Participants in mediation may sign a written agreement which is enforceable as a contract. They may also choose to pursue the voluntary solutions they have reached, preserving their right to go to court later if unexpected problems develop.

Mediation can bring parties together through a voluntary ‘summit meeting’ with a neutral facilitator who assist them in achieving their goal of an amicable settlement.

ARBITRATION
Arbitration is a private court in which the parties agree to be bound by the decision of a neutral person who hears the parties’ presentations. Arbitration requires the parties’ agreement.

One may submit a matter to arbitration either through a contractual agreement to arbitrate signed before any dispute arose, or by an agreement to arbitrate reached after a dispute arises.

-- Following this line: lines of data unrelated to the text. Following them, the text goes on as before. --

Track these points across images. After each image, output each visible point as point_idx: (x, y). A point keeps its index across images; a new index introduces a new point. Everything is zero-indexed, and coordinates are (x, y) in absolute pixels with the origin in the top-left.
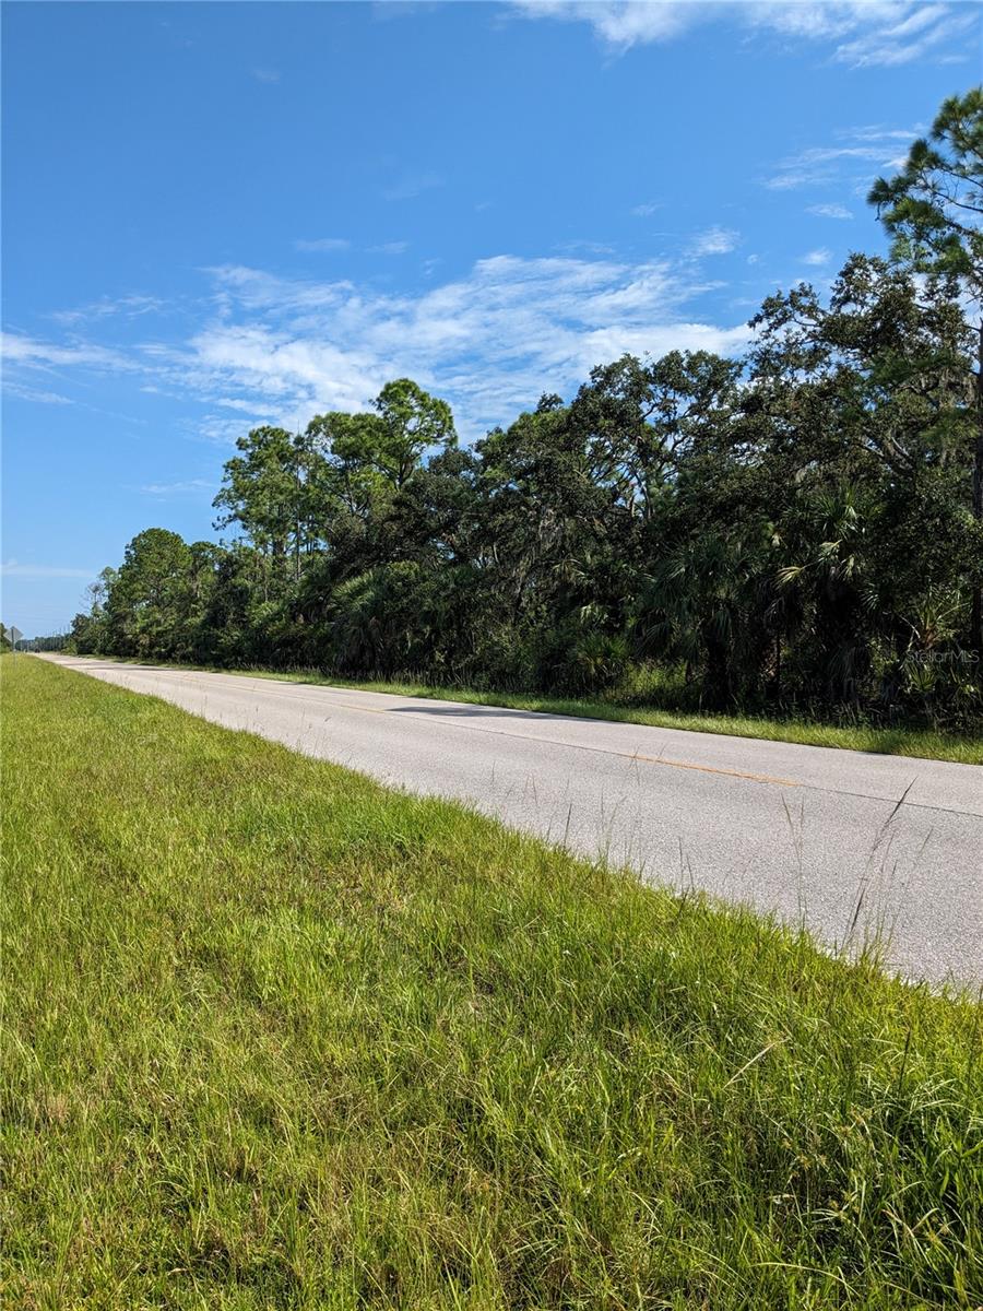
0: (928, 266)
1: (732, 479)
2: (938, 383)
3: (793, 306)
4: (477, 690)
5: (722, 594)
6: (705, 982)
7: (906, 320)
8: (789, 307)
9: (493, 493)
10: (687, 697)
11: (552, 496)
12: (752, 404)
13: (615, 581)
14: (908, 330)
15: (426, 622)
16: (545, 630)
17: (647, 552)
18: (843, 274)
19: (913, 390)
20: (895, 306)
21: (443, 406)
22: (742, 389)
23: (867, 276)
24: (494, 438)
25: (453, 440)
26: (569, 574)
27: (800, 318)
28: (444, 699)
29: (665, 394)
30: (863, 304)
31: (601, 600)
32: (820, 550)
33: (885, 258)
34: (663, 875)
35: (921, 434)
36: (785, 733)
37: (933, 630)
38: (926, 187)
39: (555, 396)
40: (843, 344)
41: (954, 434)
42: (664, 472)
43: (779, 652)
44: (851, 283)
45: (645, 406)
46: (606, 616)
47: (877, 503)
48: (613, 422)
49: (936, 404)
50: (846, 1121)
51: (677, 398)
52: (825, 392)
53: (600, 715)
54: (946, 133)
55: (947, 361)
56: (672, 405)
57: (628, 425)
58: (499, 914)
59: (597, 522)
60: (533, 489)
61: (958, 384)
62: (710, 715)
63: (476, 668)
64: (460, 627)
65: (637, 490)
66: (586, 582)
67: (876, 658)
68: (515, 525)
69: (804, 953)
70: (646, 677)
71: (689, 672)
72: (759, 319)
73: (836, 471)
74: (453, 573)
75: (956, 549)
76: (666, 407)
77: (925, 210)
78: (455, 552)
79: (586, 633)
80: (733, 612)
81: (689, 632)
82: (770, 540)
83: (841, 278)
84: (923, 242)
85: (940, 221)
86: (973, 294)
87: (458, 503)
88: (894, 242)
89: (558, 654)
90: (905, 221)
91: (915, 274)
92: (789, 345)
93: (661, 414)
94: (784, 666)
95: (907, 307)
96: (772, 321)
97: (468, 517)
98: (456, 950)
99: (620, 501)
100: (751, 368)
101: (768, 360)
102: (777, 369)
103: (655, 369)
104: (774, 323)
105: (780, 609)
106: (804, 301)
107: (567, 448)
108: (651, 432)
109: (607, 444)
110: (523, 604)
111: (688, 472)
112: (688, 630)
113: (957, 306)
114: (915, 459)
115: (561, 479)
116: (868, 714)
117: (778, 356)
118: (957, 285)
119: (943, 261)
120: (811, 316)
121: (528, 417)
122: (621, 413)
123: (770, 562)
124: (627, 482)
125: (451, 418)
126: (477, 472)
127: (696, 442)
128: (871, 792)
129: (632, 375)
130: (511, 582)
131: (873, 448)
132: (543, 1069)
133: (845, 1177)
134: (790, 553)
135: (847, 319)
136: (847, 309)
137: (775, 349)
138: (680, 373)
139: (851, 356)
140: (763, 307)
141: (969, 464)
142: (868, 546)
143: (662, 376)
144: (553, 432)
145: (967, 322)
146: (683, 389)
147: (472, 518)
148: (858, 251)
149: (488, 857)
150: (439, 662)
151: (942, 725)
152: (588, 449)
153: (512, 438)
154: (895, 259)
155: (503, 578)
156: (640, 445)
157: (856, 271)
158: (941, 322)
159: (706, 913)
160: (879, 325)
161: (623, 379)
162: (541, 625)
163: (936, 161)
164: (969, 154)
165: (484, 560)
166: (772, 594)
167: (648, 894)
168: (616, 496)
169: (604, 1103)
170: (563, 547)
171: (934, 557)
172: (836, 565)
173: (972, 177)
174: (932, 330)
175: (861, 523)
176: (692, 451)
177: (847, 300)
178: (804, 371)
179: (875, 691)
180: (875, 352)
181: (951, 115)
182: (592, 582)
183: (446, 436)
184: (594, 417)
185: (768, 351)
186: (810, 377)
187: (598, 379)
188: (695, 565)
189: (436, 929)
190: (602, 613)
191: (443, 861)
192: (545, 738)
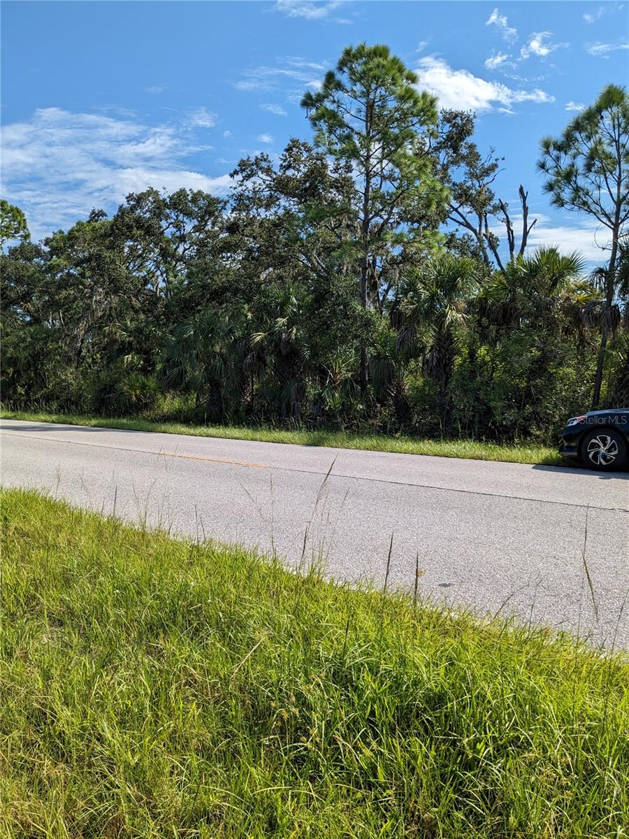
0: (335, 151)
1: (222, 275)
2: (341, 224)
3: (257, 167)
4: (50, 413)
5: (217, 349)
6: (214, 599)
7: (323, 183)
8: (254, 167)
9: (59, 275)
10: (197, 415)
11: (101, 280)
12: (232, 228)
13: (147, 338)
14: (324, 190)
15: (10, 366)
16: (100, 371)
17: (168, 320)
18: (287, 150)
19: (327, 227)
20: (316, 174)
21: (18, 211)
22: (226, 218)
23: (301, 153)
24: (58, 237)
25: (27, 236)
26: (116, 333)
27: (261, 175)
28: (24, 419)
29: (177, 216)
30: (299, 171)
31: (138, 352)
32: (276, 323)
33: (311, 144)
34: (184, 530)
35: (332, 254)
36: (258, 435)
37: (340, 372)
38: (334, 102)
39: (102, 211)
40: (288, 194)
41: (350, 256)
42: (178, 269)
43: (253, 386)
44: (292, 157)
45: (164, 224)
46: (142, 362)
47: (308, 295)
48: (143, 233)
49: (340, 238)
50: (308, 682)
51: (185, 220)
52: (277, 225)
53: (139, 428)
54: (345, 69)
55: (345, 210)
56: (182, 224)
57: (153, 235)
58: (66, 569)
59: (134, 299)
60: (88, 274)
61: (352, 226)
62: (212, 426)
63: (48, 398)
64: (36, 369)
65: (160, 279)
66: (128, 339)
67: (308, 390)
68: (76, 298)
69: (276, 573)
70: (170, 403)
71: (198, 399)
72: (236, 172)
73: (284, 274)
74: (30, 331)
75: (352, 324)
76: (178, 226)
77: (333, 115)
78: (31, 316)
79: (128, 373)
80: (225, 362)
81: (197, 373)
82: (246, 316)
83: (285, 153)
84: (332, 135)
85: (342, 125)
86: (360, 172)
87: (32, 282)
88: (316, 133)
89: (109, 388)
90: (322, 121)
91: (328, 155)
92: (255, 192)
93: (175, 230)
94: (256, 395)
95: (323, 175)
96: (244, 175)
97: (40, 291)
98: (34, 597)
99: (149, 286)
100: (232, 205)
101: (242, 200)
102: (248, 206)
103: (171, 200)
104: (246, 176)
105: (253, 358)
106: (264, 164)
107: (111, 247)
108: (168, 241)
109: (139, 247)
110: (83, 354)
111: (194, 269)
112: (196, 373)
113: (351, 178)
114: (328, 270)
115: (108, 269)
116: (305, 423)
117: (248, 198)
118: (351, 166)
119: (343, 148)
120: (268, 175)
121: (83, 224)
122: (148, 226)
123: (246, 329)
124: (154, 274)
125: (24, 220)
126: (46, 260)
127: (198, 250)
128: (310, 469)
129: (154, 202)
130: (74, 338)
131: (305, 262)
132: (101, 676)
133: (308, 717)
134: (259, 323)
135: (289, 179)
136: (290, 173)
137: (247, 193)
138: (186, 203)
139: (292, 203)
140: (239, 165)
141: (359, 274)
142: (303, 321)
143: (175, 204)
144: (101, 236)
145: (356, 189)
146: (189, 214)
147: (43, 293)
148: (296, 137)
149: (59, 528)
150: (20, 394)
151: (346, 428)
152: (126, 250)
153: (71, 238)
154: (317, 144)
155: (68, 335)
156: (162, 249)
157: (294, 149)
158: (342, 187)
159: (213, 553)
160: (308, 184)
161: (149, 204)
162: (96, 368)
163: (339, 86)
164: (358, 84)
165: (53, 322)
166: (249, 350)
167: (174, 544)
168: (146, 282)
169: (146, 694)
170: (110, 315)
171: (340, 329)
172: (286, 333)
173: (359, 99)
174: (338, 191)
175: (299, 307)
176: (195, 256)
177: (289, 167)
178: (264, 210)
179: (309, 409)
180: (306, 201)
181: (348, 58)
182: (131, 339)
183: (22, 233)
184: (130, 227)
185: (242, 194)
186: (268, 214)
187: (132, 203)
188: (199, 330)
189: (18, 583)
190: (139, 359)
191: (24, 534)
192: (101, 445)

Arbitration, which may be binding or non-binding, is more formal than mediation. Each side literally has its 'day in court' and may present testimony and cross-examine parties and, sometimes, witnesses. Expert testimony is not required, with resulting substantial cost saving. Depending on the parties' agreement to arbitrator, the arbitrator may announce the result at the conclusion of the hearing or later, and this may be with or without an explanation of the decision.

Under federal and state law, the results of binding arbitration typically are enforceable by courts should a party fail to fulfill its promise to comply with the arbitrator's ruling. Non-binding arbitration often persuades parties to settle, since they have had the opportunity to make their best case in a neutral forum.

Parties can define the issues they wish to be determined. Liability and damages (or other relief) may be heard, as may apportionment or other questions.

There are many possible variations which may be applied in arbitration. Summit Solutions will help define an individualize approach which the parties believe will best serve their needs.

An example of a traditional and often successful arbitration technique, used if the parties want definite closure and maximum risk protection is 'high/low' arbitration. This method simultaneously assures the plaintiff/claimant at least a pre-determined amount and protects the respondent/defendant from exposure above a pre-determined amount. The high and low figures are never disclosed to the arbitrator. If the award is between the high and low figures, the award stands. If it is below the 'low' or above the 'high,' the pre-determined protective figures govern.

Arbitration is private and without a record, so that the parties are assured against public disclosure of the results.

Cases already in court can be removed from the trial calendar to permit arbitration to take place.

MINI-TRIAL
Parties may be most comfortable with an expanded opportunity to present their case through a 'mini-trial' in which all needed witnesses either testify in person or submit affidavits or narrative statements. Cross-examination is available. The presiding judge works with the parties to ensure a complete but expedited presentation, with relaxed evidentiary rules and other special time-saving techniques. Even the most complex cases may take only one to three days to present. A decision can be made either with or without an explanation.

A mini-trial may be used to 'test out' how a neutral would rule, thus supporting the parties' separate negotiation efforts, or it may be used as a form of binding arbitration, with the parties' agreement to accept the results.